21 Or, étant donné que la Cour ne dispose pas des éléments nécessaires pour répondre de manière utile, il y a lieu de déclarer la deuxième question comme étant irrecevable.
Sur la troisième question
22 Par sa troisième question, la juridiction de renvoi demande, en substance, si les articles 102 TFUE et 106, paragraphe 1, TFUE doivent être interprétés en ce sens que l’interdiction d’abus de position dominante s’applique sans limites à la profession de pharmacien, dans la mesure où le pharmacien titulaire d’une pharmacie traditionnelle qui vend des médicaments en vertu d’une convention conclue avec le service de santé national est avantagé par l’interdiction, pour les titulaires de parapharmacies, de vendre les médicaments de catégorie C, sans que cela soit justifié par les spécificités de la profession de pharmacien qui découlent du caractère d’intérêt public de la protection de la santé des citoyens.
23 Selon une jurisprudence constante, le simple fait de créer une position dominante par l’octroi de droits spéciaux ou exclusifs, au sens de l’article 106, paragraphe 1, TFUE, n’est pas, en tant que tel, incompatible avec l’article 102 TFUE. En effet, un État membre n’enfreint les interdictions édictées par ces deux dispositions que lorsque l’entreprise en cause est amenée, par le simple exercice des droits spéciaux ou exclusifs qui lui ont été conférés, à exploiter sa position dominante de manière abusive ou lorsque ces droits sont susceptibles de créer une situation dans laquelle l’entreprise est amenée à commettre de tels abus (arrêt Servizi Ausiliari Dottori Commercialisti, C‑451/03, EU:C:2006:208, point 23 et jurisprudence citée).
24 Par conséquent, la question se pose de savoir non seulement si la réglementation nationale en cause au principal a eu pour effet d’octroyer aux officines pharmaceutiques des droits spéciaux ou exclusifs, au sens de l’article 106, paragraphe 1, TFUE, mais également si une telle réglementation a pu conduire à un abus de position dominante (voir, en ce sens, arrêt Servizi Ausiliari Dottori Commercialisti, C‑451/03, EU:C:2006:208, point 24).
25 Toutefois, ainsi que M. l’avocat général l’a constaté aux points 79 et 82 de ses conclusions, la décision de renvoi ne contient aucune explication quant aux raisons pour lesquelles la juridiction de renvoi considère que la législation en cause au principal n’est pas compatible avec les articles 102 TFUE et 106 TFUE. Elle n’explique pas, notamment, pourquoi cette réglementation serait susceptible de conduire les pharmaciens à abuser de leur position.
26 À cet égard, il convient de rappeler que, selon la jurisprudence citée au point 20 du présent arrêt, une question préjudicielle posée par une juridiction nationale est irrecevable lorsque cette dernière ne fournit pas à la Cour les éléments de fait et de droit nécessaires pour lui permettre de répondre de manière utile.
27 Étant donné que la Cour ne dispose pas des éléments nécessaires pour répondre de manière utile, force est de constater que la troisième question est irrecevable.
Sur les dépens
28 La procédure revêtant, à l’égard des parties au principal, le caractère d’un incident soulevé devant la juridiction de renvoi, il appartient à celle-ci de statuer sur les dépens.
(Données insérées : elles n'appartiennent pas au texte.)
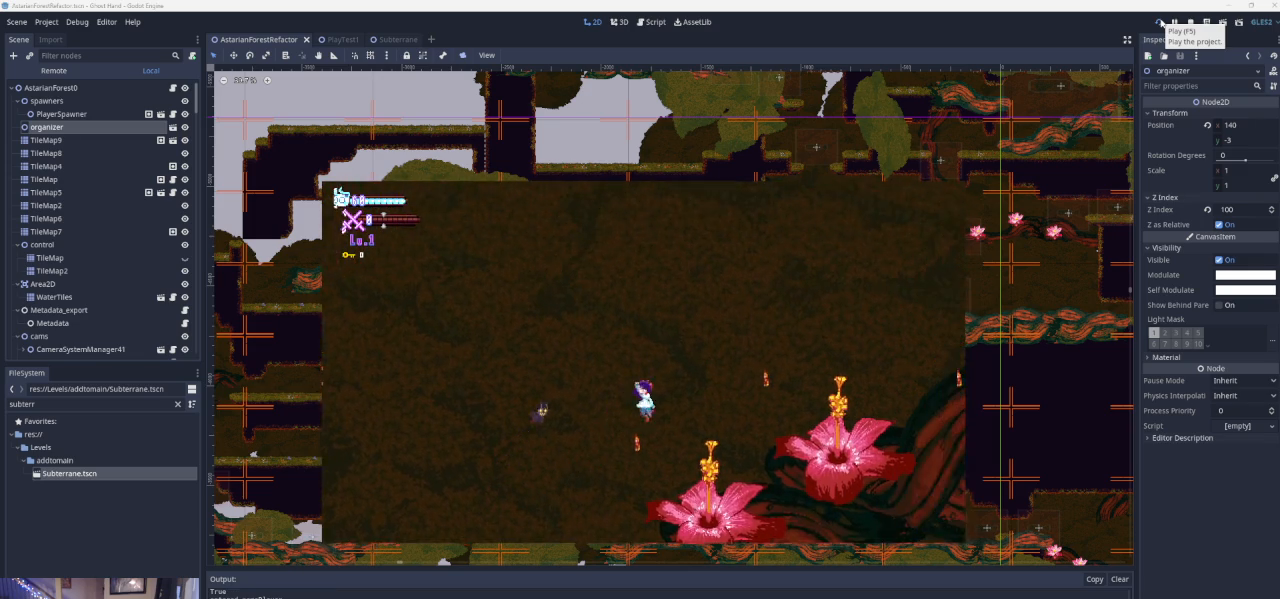
{"buttons": ["CROSS"], "left_stick": "right", "events": [[467, "CROSS", "down"]]}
Les frais exposés pour soumettre des observations à la Cour, autres que ceux desdites parties, ne peuvent faire l’objet d’un remboursement.
Par ces motifs, la Cour (quatrième chambre) dit pour droit:
Les questions posées dans le cadre de la demande de décision préjudicielle introduite par le Tribunale amministrativo regionale per la Sicilia (Italie), par décision du 9 octobre 2012, et maintenues par cette juridiction, sont irrecevables.